* BEGIN Supplied text *

Crossing Your Deltas: ΔT vs. ΔP

I had that set-up on a larger system a few years ago, switchable between DP and DT. A control contractor obliged me as an experiment.

Flow rate was roughly 500 gpm, 6″ pipe, that magnitude; University building. First off, my initial (not-well-thought-out) premise was that both modes would work together to whichever need was greater. That if Delta-T was fine but DP fell short, DP would take priority for example. It did not work out in practice for various reasons and we abandoned the DT approach after a few weeks.

Mind you, this kind of experimenting in an occupied new building is risky because commissioning is ongoing and new occupants if uncomfortable or inconvenienced, have their minds take a “set,” and are honed to be sensitive to things not just right. We had a little of that, but manageable in the name of energy conservation. See how many times I get to play THAT card!

Anyway, the DT setup was for 30 degrees across the S and R mains. As the DT narrowed, pumps slowed. DT widened, pumps sped up. Works in principle. Design was with condensing boilers for 140 HWS, 110 HWR, serving a mix of radiation at 20 degrees delta and coils at 40 degrees delta, unit heaters at 30 degrees delta, so was averaged to 30 degrees.

* END Supplied text *

• [Requests]:
1. Reproduce the stretch of the post on delta-T versus delta-P pumping from "Flow rate was" through "play THAT card!", word for word.
2. Answer these questions from the post on delta-T versus delta-P pumping:
(a) What was the approximate flow rate of the system?
(b) How long did the delta-T approach run before it was abandoned?
(c) What hot water supply and return temperatures was the design based on?

* BEGIN Entries supplied *

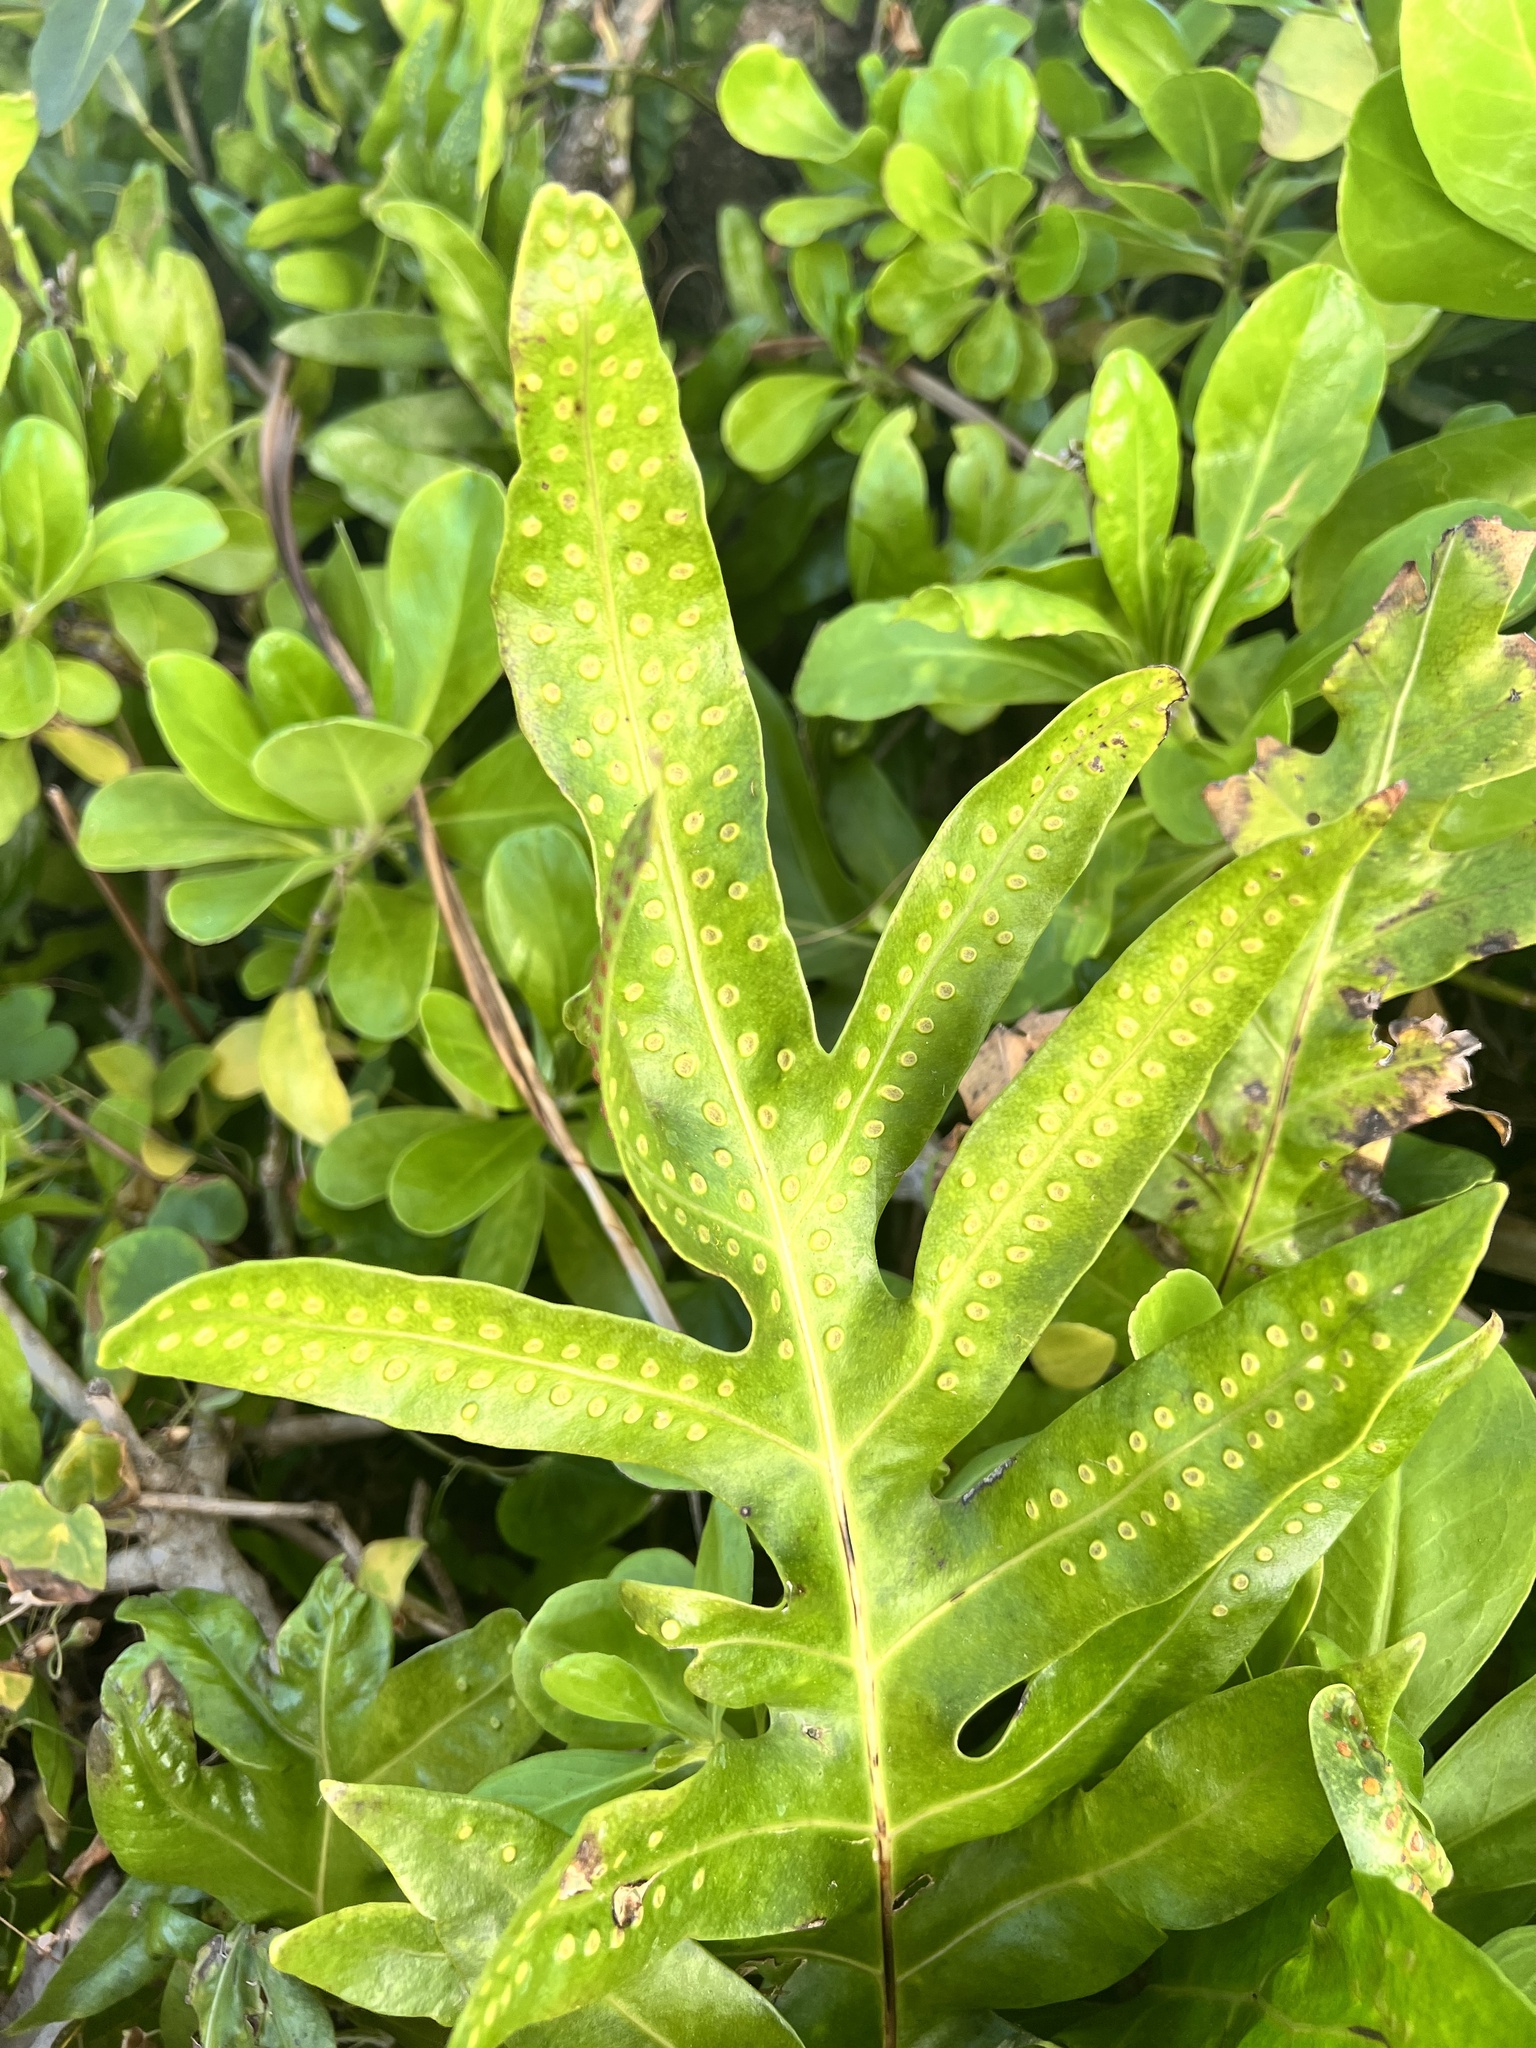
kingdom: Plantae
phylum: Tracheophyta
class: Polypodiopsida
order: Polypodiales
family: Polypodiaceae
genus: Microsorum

* END Entries supplied *
* BEGIN Entries supplied *

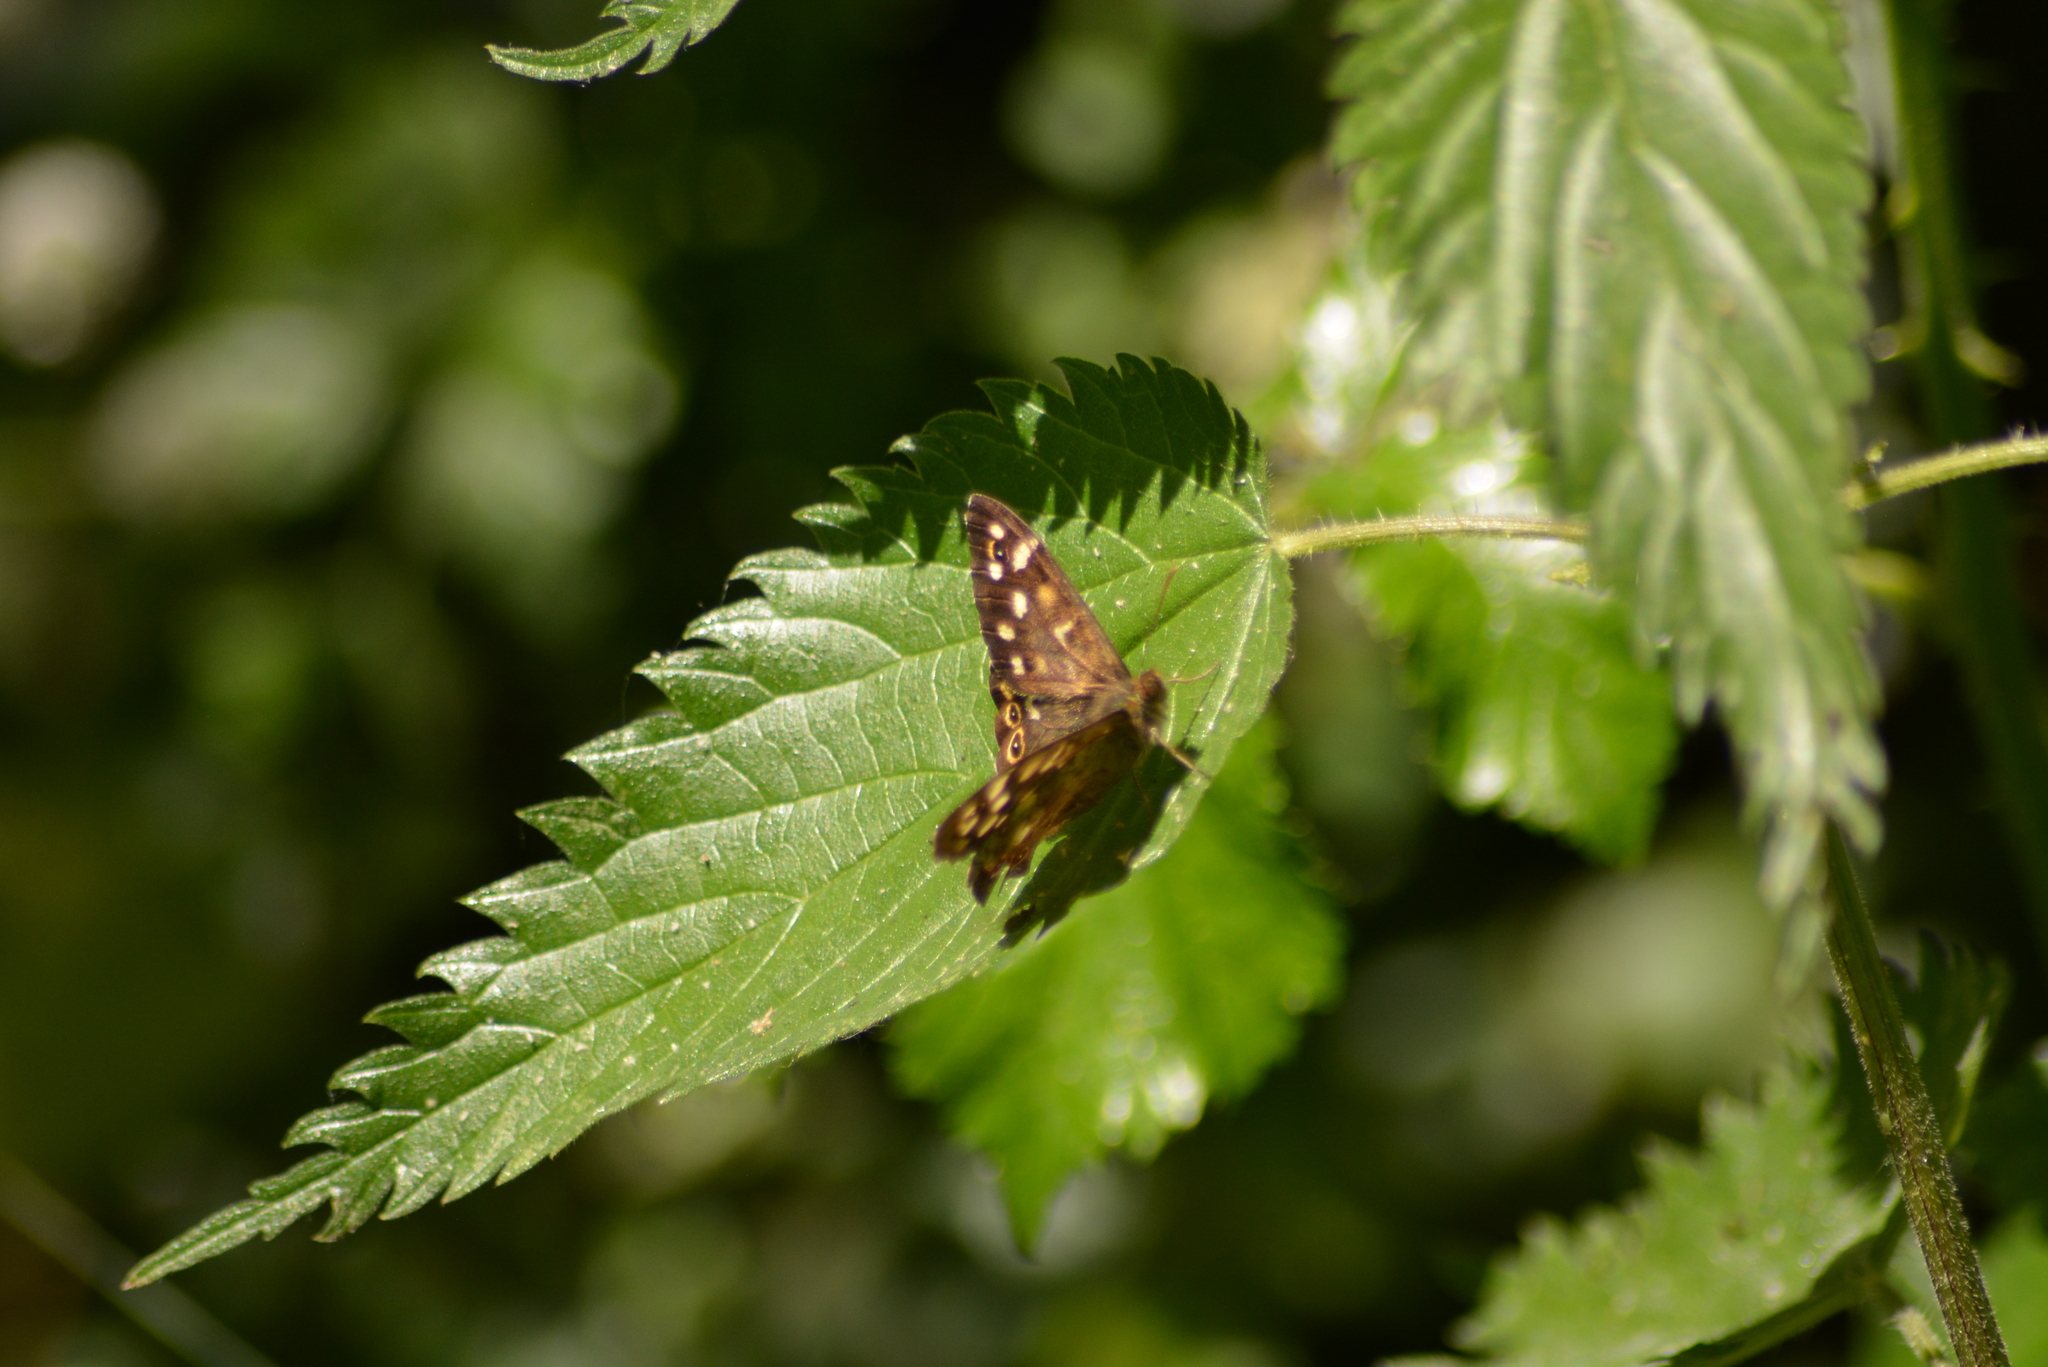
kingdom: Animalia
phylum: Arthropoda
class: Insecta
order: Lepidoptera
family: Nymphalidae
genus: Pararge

* END Entries supplied *
* BEGIN Entries supplied *

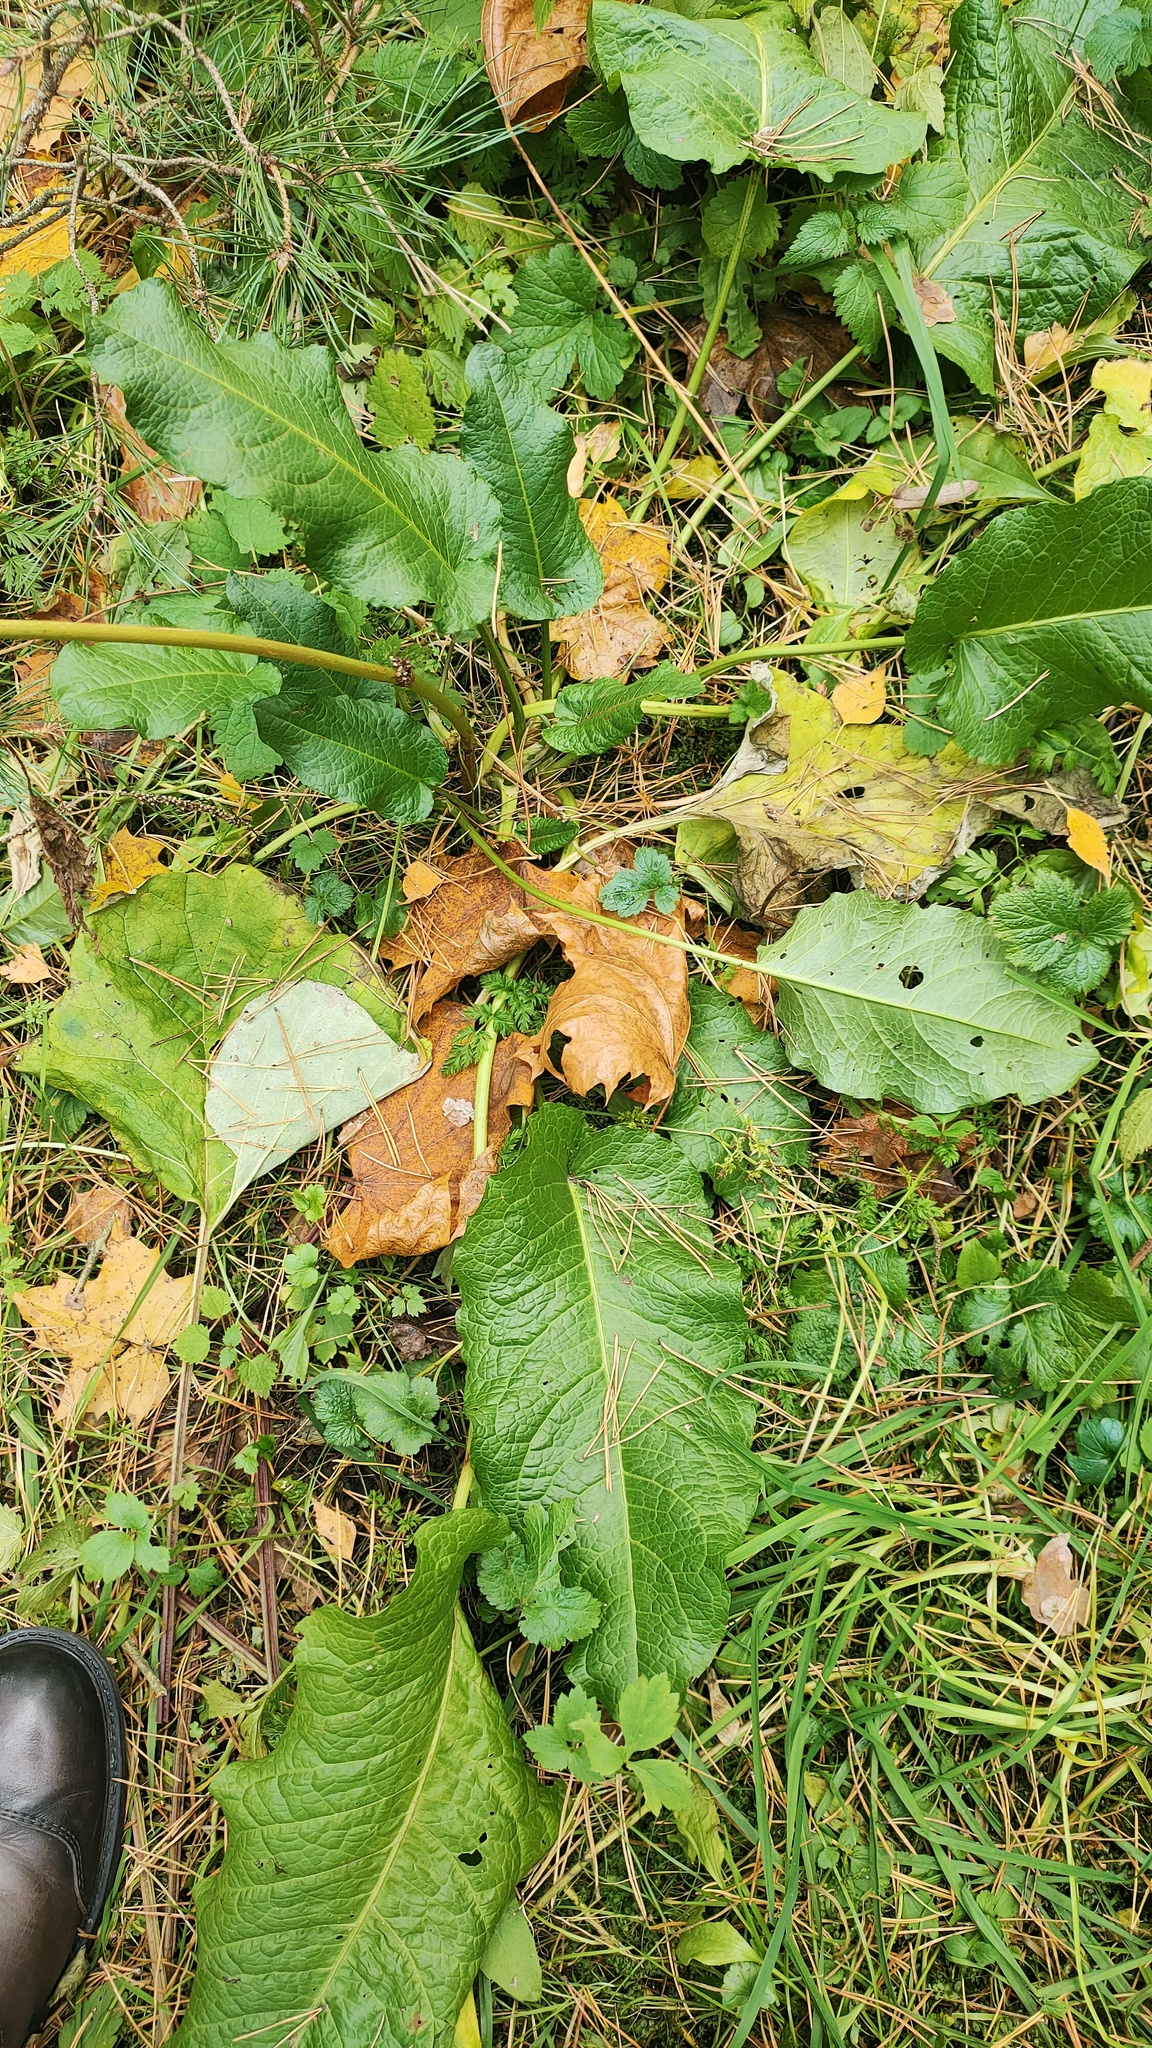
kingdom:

* END Entries supplied *

• [Worked solutions]:
1.
Flow rate was roughly 500 gpm, 6″ pipe, that magnitude; University building. First off, my initial (not-well-thought-out) premise was that both modes would work together to whichever need was greater. That if Delta-T was fine but DP fell short, DP would take priority for example. It did not work out in practice for various reasons and we abandoned the DT approach after a few weeks.

Mind you, this kind of experimenting in an occupied new building is risky because commissioning is ongoing and new occupants if uncomfortable or inconvenienced, have their minds take a “set,” and are honed to be sensitive to things not just right. We had a little of that, but manageable in the name of energy conservation. See how many times I get to play THAT card!

2.
(a) Roughly 500 gpm.
(b) A few weeks.
(c) 140 for the hot water supply and 110 for the hot water return.